Nesta quarta-feira (18/3), diante da pressão dos seguidores e do público jovem, o criador de conteúdo reagiu às críticas recebidas em seus canais oficiais. Com um tom de resignação, ele publicou: “Lá vamos nós de novo”. A frase serviu de legenda para expor o nível de descontentamento de uma parcela dos usuários, especificamente aqueles afetados pelas novas barreiras de acesso.
Entre as diversas mensagens recebidas, Felca destacou o protesto de um jovem que questionou a praticidade das novas regras, especialmente no que diz respeito à comunicação familiar básica e à segurança pessoal. Na mensagem enviada ao influenciador, o tom era de revolta: “Ô querido, a lei que criou essa merda aí que menor de 16 não vai poder mexer em nenhum aplicativo… como que eu vou falar com a minha mãe? Você está achando o quê? Como que eu vou mandar mensagem para minha família? E se eu morrer, quem vai falar por mim se eu não tiver 16 anos?”
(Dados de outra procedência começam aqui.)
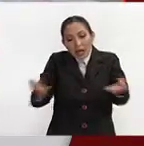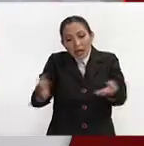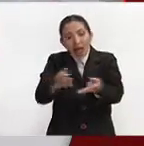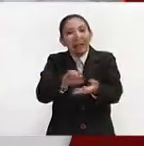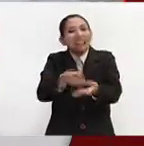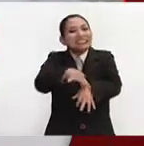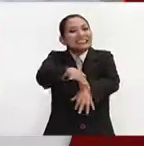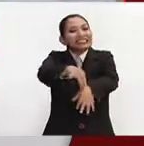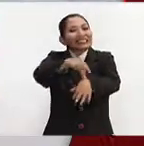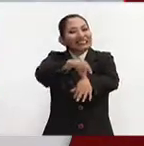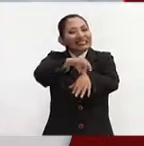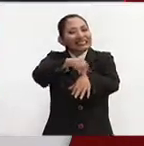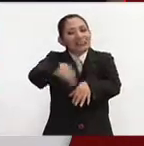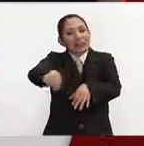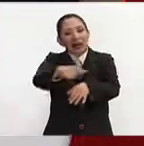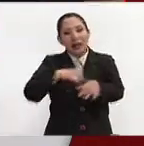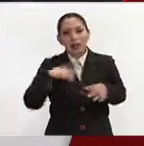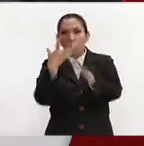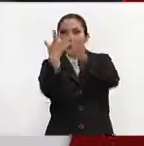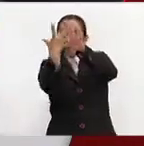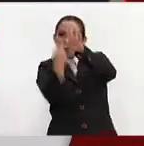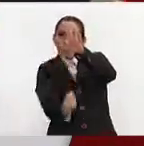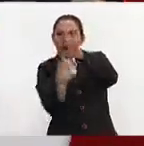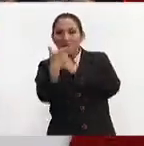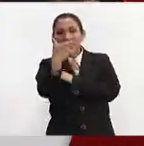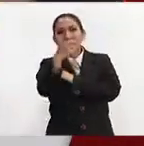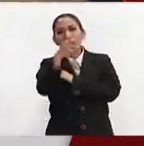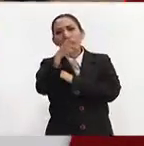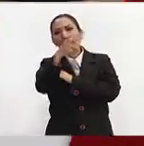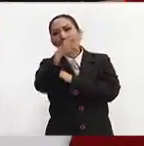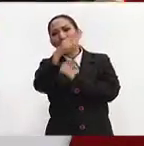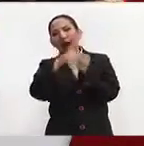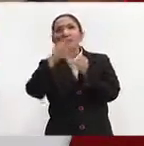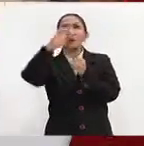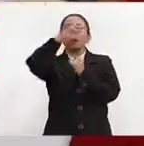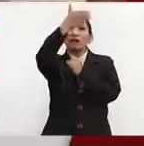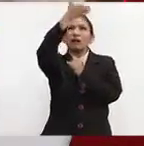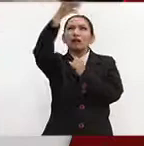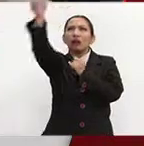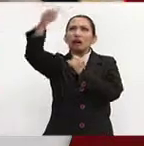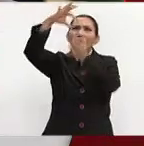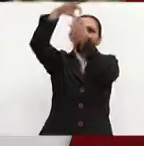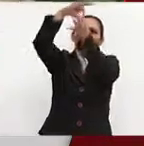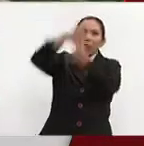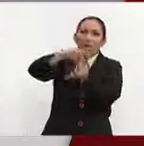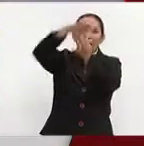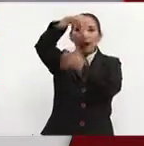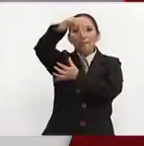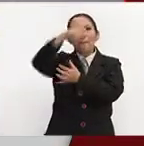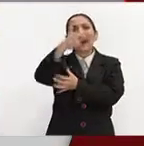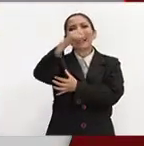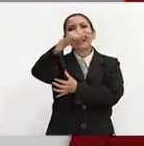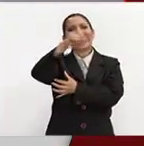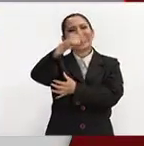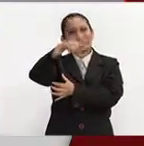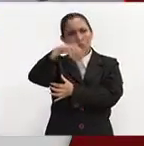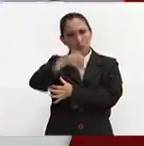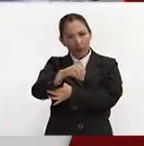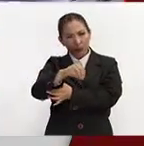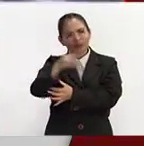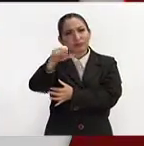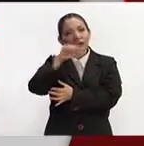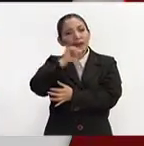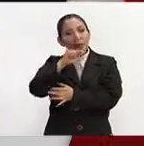físico. Estudia el campo de gravedad, estudia la atmósfera, el magnetismo. Pero, además, mediante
A Lei nº 15.211/2025, conhecida como Lei Felca, estabelece o Estatuto Digital da Criança e do Adolescente, impondo regras rigorosas para proteger menores de 18 anos na internet. O texto obriga plataformas a adotarem mecanismos técnicos de verificação de idade (proibindo a simples autodeclaração), exige que contas de menores de 16 anos sejam vinculadas aos responsáveis e veta o uso de dados de crianças para publicidade direcionada. Além disso, a legislação proíbe as chamadas loot boxes em jogos, impõe configurações de privacidade máxima por padrão e responsabiliza as empresas de tecnologia pela criação de ferramentas de supervisão parental que permitam o controle de tempo e a moderação de conteúdos de risco, como bullying, automutilação e exploração sexual.